Now, I don’t normally post during the day.. while I should be working. *cough cough* But this had to get out of my head so I can go on with the whole resourcing human’s thing I do. Now, if you know me at all, you know I HATE HATE HATE to sweat, exert any extra energy and will throw myself face first on the ground kicking and screaming before heading to an ‘exercise’ class. My sis and her friends VOLUNTARILY go to a boot camp. I might judge them for doing that, especially when they hurt themselves there. My OREO’s have never injured me.
Either way, I did find something. Zumba was and is just like me: slightly fun, loud, awkwardness is encouraged, and uh latin. Duh. But I’m a Zumba snob. I like my one teacher and that’s it. The other’s aren’t as funny or human, for that matter. Shout out to Katie @ the Y!! But my Zumba teacher had to go and get pregnant. Not that I am one to judge, being a creator of life myself…but still. A big bummer since the replacement was and is slightly scary and likes to dance into my personal space. See this 3 foot imaginary circle around me? Stay out of it.
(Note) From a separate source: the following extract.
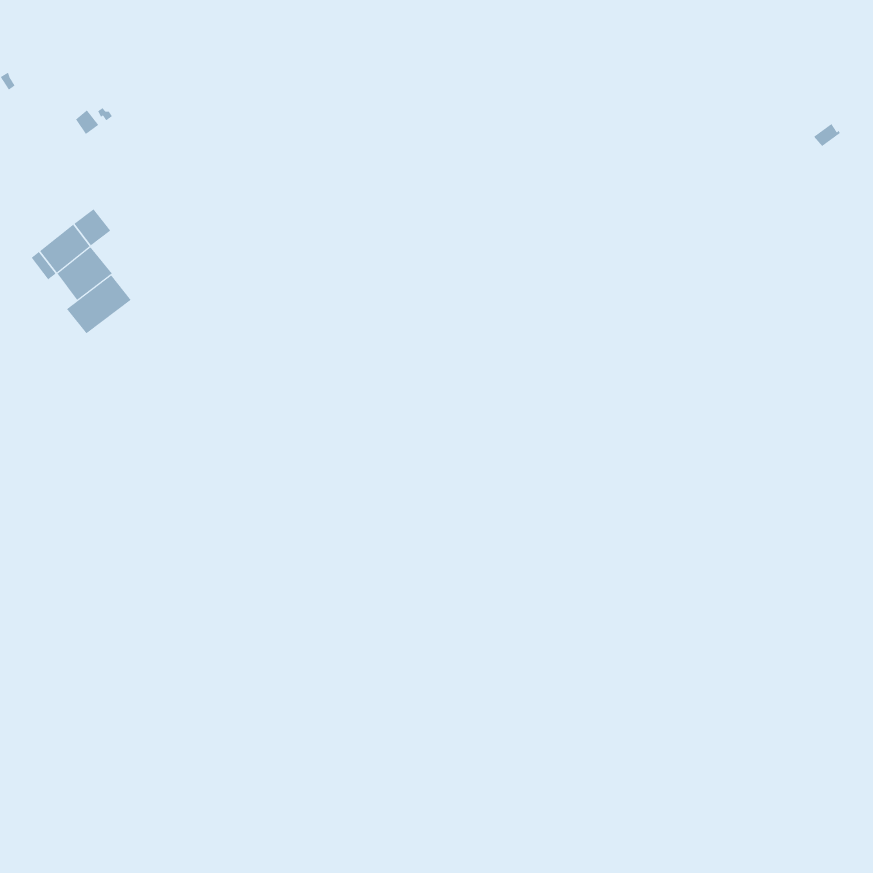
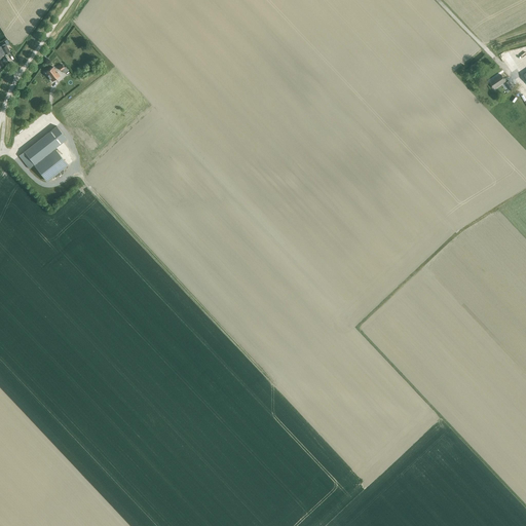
building: [66,275,131,334] -> none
So I bailed. I know… what a whiner. Have you met me ever??? My husband needs to stop nodding his head now.
I learned great news when my fave teacher was returning and I completely ignored my kids in the afternoon so I could go again. Yeah me! However, she changed schedules on me and well, there are only so many meetings I could “forget” and not get busted. Plus, half my co-workers read this…and let’s face it, they are kinda mouthy.
But….*insert dramatic music here*…today is a new day. I realized I could head to this Zumba class taught by my fave teacher AND my boss was ok with AND my kids didn’t need me as long as they had Mickey and their dad. WI N WIN!! *Yank dramatic music here and insert crying clowns* Alas, my Zumba karma kicked my butt.
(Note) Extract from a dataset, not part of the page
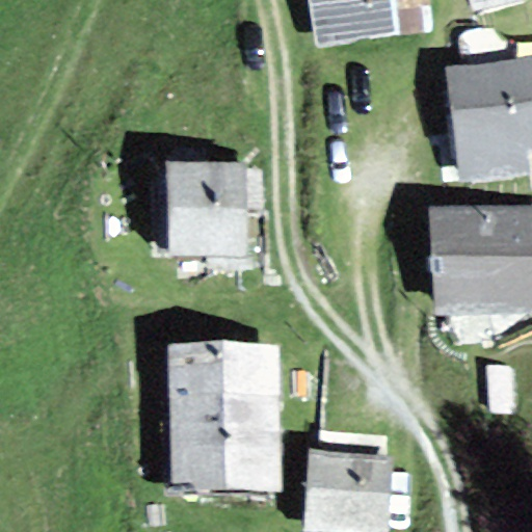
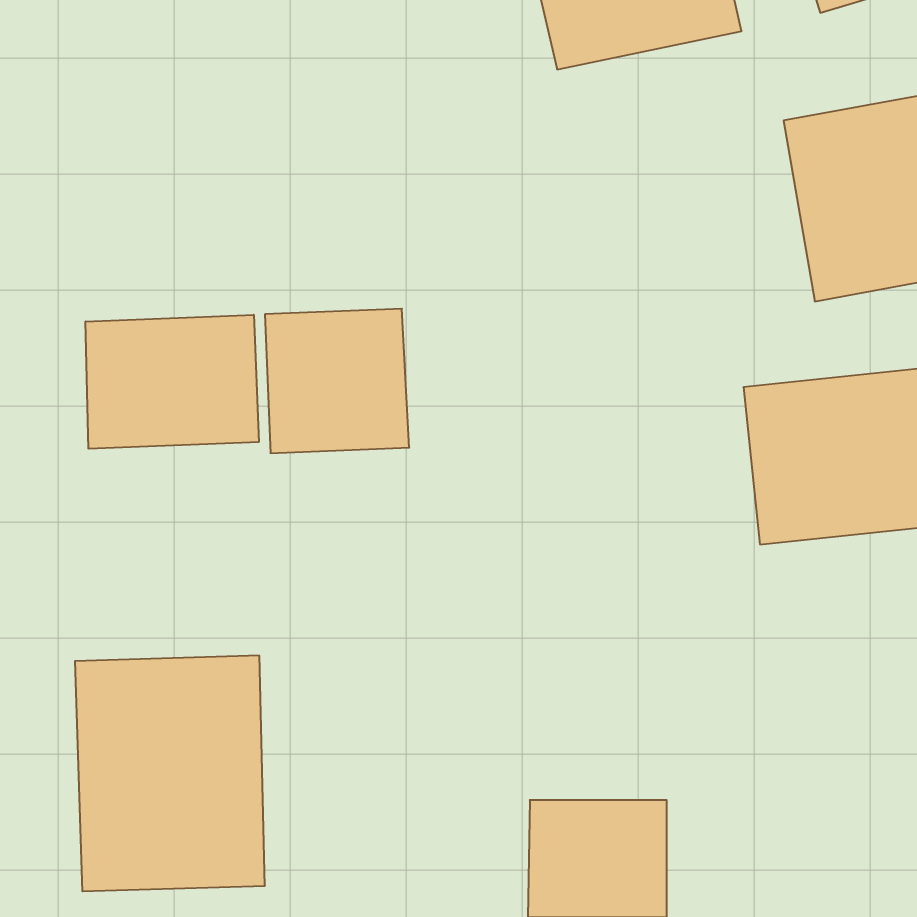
building: none -> [86,315,259,449]
building: [165,354,273,488] -> [75,656,265,891]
I walked in, ON TIME—shocker, and watched as these (I’m going to be careful here–Hi Mom!!) ladies who looked like they could have been bff’s with Rosie the Riveter start to stretch and talk about the weather. Groan…. I felt bad for them. I was so gonna school them. Poor gals.
Enter a stranger. Double GROAN. Where was Katie? Where were the Zumba’ers? And of course before we begin, she calls me out in front of the crowd. I HEART THAT KIND OF ATTENTION. Not. “Are you new to my class?” Um…stammering…no I take the 430 with Katie. She looks at me like I’m nuts. Awesome.
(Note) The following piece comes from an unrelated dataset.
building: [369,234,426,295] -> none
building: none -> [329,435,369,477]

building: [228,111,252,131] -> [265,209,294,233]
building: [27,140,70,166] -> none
And it begins. The dreaded Hi-Lo class. CRAP MCCRAPERSON. And of course, like an idiot, I park myself on the far wall with all of my crap. Nope, can’t be the cool one who walks in with a water bottle and keys. Nope, purse, giant water bottle, wallet and keys and a jacket. Sweet. Now I can’t even sneak out. And it begins… .the Hi-yah’ing.
No lie. If I had my phone, I would have taken a ninja-pic. But that was the ONE thing I left in my car. I’m an awesome planner. It was my gram’s doppleganger. Well, except this doppleganger does high kicks, wears floral headscarves, and has some rhythm issues. Oh and she’s Asian. So maybe it was just the hair that reminded me of my Gram. Anywho, she didn’t follow along with the beat, dancing all along, stretched when we were doing cardio-WEIRDO, and felt the need to Hi-Ya at the most random times. Pretty sure Gaga didn’t imagine someone Hi-ya’ing to her poker face tune. Maybe that’s just me. Either way, Alter-Gram threw me off my game. Oh wait, I didn’t have one. I love being forced to do something I don’t know or don’t want to do… J-stop nodding.
Did I mention I almost sold my soul if I would make time fly by. I was panting and sweating….EVERYONE SAY EWWWWW….and it was only 15 minutes in.